Tennessee Jars
1. Walking down the Charles River one day, I found a copy of Wallace Stevens’ The Palm at the End of the Mind sitting on a park bench. I sat down and began to read it; and since then that bit of story has adhered itself to that copy of the book, which I kept, and to my idea of Stevens in general. More importantly, though, for that hour I read the Charles River and the wan park to either side of it through Stevens. As though it were the binocular stand stationed at an observation deck, the object was an invitation to see the surroundings through a single point. And much like such a viewer, you could swing to examine the surroundings in all directions, through pivoting that point in place.

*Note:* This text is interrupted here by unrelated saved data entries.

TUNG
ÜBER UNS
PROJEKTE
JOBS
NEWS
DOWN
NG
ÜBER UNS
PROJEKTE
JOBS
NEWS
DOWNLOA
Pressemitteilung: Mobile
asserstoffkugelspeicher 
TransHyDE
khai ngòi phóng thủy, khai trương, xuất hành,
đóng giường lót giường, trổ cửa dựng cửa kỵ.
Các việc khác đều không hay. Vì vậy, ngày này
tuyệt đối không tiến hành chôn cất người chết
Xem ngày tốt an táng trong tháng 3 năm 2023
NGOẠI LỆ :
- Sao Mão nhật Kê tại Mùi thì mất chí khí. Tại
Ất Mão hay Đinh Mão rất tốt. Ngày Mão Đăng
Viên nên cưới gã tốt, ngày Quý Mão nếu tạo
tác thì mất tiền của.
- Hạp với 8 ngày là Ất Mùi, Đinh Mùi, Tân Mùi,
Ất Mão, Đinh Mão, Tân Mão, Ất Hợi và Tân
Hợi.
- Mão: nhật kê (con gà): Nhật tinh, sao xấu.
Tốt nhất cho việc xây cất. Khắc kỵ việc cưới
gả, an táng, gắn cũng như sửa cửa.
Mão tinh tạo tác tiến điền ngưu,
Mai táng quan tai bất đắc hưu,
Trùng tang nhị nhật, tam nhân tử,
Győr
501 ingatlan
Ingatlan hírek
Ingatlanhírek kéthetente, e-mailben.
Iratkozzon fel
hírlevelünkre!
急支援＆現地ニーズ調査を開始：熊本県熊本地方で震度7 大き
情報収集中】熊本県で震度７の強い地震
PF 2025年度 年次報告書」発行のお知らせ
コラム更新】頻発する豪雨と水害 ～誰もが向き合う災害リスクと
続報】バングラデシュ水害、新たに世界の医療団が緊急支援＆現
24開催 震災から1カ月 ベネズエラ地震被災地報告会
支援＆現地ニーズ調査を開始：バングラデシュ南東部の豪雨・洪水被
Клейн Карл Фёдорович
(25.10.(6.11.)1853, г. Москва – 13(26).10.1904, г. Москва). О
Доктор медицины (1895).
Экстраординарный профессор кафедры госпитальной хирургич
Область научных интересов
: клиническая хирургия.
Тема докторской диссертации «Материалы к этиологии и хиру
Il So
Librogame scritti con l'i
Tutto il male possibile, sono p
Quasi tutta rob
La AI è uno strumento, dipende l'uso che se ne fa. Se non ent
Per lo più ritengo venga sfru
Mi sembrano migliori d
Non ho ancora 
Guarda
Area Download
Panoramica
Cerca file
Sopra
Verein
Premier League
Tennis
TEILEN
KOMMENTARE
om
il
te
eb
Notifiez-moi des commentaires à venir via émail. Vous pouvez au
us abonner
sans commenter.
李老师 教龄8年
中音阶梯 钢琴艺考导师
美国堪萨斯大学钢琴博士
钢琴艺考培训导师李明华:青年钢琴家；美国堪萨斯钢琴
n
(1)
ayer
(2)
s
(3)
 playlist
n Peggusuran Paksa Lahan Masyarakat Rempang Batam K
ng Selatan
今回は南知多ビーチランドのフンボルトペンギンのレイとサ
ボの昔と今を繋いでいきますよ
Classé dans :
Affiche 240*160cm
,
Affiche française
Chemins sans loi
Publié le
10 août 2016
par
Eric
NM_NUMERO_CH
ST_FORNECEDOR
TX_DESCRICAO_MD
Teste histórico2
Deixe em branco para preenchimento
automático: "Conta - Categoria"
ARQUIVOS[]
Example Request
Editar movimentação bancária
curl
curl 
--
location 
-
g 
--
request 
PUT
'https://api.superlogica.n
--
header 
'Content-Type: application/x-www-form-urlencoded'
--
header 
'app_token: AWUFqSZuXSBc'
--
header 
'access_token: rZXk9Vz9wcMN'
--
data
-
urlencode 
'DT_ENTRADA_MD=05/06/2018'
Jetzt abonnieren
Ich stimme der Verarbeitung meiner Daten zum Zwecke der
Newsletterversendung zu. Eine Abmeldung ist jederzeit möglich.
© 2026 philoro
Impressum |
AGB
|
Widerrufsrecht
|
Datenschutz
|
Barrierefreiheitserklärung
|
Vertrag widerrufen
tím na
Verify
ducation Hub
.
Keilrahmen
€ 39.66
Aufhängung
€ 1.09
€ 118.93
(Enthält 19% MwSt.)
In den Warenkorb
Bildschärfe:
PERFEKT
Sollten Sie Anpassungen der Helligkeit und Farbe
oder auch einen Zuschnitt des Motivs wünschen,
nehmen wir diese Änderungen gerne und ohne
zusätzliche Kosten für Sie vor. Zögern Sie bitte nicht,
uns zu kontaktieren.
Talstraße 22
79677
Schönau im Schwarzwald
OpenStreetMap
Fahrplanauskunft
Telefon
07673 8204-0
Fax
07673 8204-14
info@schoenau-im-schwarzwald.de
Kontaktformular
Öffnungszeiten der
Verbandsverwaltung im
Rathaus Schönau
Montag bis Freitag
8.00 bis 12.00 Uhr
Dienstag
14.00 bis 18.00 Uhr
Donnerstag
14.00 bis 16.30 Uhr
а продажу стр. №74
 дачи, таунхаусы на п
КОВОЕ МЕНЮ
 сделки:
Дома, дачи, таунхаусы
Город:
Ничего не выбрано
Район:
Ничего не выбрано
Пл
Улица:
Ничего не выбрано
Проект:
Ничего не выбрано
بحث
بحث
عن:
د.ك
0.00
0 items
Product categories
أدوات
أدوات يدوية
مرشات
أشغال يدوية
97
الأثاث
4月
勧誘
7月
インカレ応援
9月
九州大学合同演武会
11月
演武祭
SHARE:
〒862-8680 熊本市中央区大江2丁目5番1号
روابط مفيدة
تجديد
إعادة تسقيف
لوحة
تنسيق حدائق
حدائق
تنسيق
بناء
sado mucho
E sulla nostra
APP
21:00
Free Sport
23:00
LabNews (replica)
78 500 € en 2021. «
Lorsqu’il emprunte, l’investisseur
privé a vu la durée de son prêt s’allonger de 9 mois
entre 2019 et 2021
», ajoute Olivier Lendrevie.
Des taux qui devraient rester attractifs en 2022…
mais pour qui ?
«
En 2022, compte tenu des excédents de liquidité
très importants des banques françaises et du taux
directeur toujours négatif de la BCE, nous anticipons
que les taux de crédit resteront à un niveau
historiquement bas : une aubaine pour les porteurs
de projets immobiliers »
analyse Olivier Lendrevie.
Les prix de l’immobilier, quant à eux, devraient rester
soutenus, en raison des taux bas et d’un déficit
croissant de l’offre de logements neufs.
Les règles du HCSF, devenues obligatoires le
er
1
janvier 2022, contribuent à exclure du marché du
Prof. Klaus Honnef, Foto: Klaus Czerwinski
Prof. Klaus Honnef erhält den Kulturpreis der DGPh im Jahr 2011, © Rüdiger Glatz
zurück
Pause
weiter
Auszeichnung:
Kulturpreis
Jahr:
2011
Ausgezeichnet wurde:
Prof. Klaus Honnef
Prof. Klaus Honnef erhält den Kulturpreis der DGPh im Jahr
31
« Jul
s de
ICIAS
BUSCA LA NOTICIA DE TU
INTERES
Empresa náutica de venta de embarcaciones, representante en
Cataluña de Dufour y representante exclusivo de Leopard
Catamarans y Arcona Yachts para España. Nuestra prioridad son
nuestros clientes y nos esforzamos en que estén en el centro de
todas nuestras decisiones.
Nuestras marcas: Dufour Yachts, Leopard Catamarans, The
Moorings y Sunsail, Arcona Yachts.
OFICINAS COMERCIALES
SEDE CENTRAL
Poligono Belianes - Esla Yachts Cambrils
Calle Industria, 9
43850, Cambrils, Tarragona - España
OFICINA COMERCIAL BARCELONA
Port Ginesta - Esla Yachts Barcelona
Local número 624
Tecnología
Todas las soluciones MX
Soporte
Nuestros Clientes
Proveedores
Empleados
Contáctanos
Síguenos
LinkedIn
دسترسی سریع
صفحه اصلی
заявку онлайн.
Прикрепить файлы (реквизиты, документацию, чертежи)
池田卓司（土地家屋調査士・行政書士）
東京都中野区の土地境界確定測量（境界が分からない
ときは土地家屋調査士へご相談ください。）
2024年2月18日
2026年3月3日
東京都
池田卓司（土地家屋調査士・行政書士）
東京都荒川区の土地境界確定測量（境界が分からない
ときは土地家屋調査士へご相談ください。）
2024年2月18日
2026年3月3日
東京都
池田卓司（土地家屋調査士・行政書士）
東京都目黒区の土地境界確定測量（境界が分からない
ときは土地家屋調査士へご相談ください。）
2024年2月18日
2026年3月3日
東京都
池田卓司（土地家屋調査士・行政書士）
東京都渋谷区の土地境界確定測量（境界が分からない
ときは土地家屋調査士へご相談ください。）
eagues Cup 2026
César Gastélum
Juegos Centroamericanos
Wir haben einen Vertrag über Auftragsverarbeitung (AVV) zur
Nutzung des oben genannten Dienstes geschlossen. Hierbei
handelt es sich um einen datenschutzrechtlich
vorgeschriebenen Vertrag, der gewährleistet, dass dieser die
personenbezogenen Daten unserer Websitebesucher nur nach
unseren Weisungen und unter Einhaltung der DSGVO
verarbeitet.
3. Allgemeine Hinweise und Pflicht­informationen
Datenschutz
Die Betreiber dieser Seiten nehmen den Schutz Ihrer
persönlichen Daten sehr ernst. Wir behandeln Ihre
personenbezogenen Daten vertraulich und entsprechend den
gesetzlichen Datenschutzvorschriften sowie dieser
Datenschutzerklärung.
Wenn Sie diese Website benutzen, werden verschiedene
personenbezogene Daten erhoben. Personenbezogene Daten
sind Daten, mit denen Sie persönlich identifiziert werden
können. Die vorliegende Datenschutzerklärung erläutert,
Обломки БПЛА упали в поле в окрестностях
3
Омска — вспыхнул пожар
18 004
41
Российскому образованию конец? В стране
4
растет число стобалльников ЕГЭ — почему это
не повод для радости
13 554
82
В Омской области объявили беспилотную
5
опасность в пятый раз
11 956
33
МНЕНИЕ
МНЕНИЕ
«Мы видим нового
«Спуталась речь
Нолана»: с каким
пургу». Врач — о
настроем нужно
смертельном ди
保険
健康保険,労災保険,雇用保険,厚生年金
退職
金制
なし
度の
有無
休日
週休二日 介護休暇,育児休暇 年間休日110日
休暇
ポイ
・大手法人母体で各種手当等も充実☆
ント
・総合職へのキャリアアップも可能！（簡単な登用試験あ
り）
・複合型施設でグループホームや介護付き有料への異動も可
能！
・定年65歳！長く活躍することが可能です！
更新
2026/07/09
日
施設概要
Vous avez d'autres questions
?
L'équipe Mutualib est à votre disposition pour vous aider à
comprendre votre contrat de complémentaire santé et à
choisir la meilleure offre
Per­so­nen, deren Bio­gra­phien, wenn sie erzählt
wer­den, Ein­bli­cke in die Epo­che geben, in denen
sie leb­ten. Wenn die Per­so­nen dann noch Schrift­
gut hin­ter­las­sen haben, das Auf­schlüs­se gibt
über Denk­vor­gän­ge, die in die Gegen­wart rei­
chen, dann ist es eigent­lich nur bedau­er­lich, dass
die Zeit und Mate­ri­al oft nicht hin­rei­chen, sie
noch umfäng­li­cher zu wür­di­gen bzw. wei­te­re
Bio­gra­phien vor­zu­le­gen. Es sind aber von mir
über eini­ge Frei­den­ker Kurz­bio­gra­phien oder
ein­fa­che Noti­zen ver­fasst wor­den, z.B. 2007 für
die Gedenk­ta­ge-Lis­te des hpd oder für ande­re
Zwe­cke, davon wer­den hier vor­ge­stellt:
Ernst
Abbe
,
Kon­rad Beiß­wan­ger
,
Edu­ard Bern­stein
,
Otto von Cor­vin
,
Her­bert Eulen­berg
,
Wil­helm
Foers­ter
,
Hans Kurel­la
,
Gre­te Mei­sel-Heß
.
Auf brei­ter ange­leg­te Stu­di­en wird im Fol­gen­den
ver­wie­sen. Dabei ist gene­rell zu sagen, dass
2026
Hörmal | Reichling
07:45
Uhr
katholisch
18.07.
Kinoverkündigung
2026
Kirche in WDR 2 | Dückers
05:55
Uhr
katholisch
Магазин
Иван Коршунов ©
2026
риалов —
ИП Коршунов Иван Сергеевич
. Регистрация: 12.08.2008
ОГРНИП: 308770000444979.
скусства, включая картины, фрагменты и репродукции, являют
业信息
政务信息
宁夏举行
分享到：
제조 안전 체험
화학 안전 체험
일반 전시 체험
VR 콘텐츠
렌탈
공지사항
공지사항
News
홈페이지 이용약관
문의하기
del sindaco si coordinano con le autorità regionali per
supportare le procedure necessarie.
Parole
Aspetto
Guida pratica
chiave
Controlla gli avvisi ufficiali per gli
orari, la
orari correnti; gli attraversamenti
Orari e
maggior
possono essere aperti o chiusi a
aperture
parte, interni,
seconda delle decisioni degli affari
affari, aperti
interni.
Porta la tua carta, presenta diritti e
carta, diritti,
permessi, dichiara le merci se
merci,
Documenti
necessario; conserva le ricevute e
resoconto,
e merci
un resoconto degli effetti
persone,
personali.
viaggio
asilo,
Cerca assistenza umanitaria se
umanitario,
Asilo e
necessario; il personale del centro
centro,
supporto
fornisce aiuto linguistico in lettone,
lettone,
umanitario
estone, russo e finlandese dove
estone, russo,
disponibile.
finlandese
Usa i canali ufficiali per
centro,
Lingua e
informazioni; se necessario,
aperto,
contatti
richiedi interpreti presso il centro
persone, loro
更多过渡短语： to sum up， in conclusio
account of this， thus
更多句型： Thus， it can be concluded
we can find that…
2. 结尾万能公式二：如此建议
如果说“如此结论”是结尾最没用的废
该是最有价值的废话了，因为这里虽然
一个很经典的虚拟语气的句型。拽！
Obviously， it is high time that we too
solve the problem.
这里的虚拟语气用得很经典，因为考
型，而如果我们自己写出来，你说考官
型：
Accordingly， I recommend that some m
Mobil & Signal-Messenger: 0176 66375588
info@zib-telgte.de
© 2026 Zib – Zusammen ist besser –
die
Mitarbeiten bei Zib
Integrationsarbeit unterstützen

This relationship between object and landscape lessened as soon as I moved the book, and is fairly vestigial now that it sits on my bookshelf among other books.
As long as it stays sitting in the landscape, holding down the larger scene like a paperweight, let’s call an object like this book a Tennessee jar; or a jar for short.
As a teenager, my friend and I would walk through the ruderal woods around his house and always end up at the same point, where someone had left a shopping cart in a small clearing by a lichened outcrop of rock. The position of this shopping cart in the woods came to stand for the woods themselves – a cheap holiday, an incongruous exception to what was otherwise ranch houses and mini-malls. It was such a jar; it said its surroundings succinctly.
2. Walking along the Olentangy River the other day, I found a copy of Elizabeth Barlow Rogers’ Landscape Design: A Cultural and Architectural History sitting on a concrete slab just back from the bike trail. I did not read it, since it was waterlogged, and I have read through most of it anyway. But it made the slab, and the waste of woods around it, and the river itself, a design on the land of some sort. Physically, how strange that this book would say landscape again, and again, on its pages, in grandiose strokes; but each of those strokes a flat spray of ink in a wet stack of pulp.
3. What happens when you proliferate jars? The beams of sight you shoot through each one refract and interfere with one another. Rough classes of impression begin to emerge, sorting themselves out and sitting atop one another, a mental pousse-café. Each jar is lessened into one color in a swatch. Multiply this jarring and stratification enough and you end up with a landscape, something that recurs and repeats itself through various scales and spatial extents.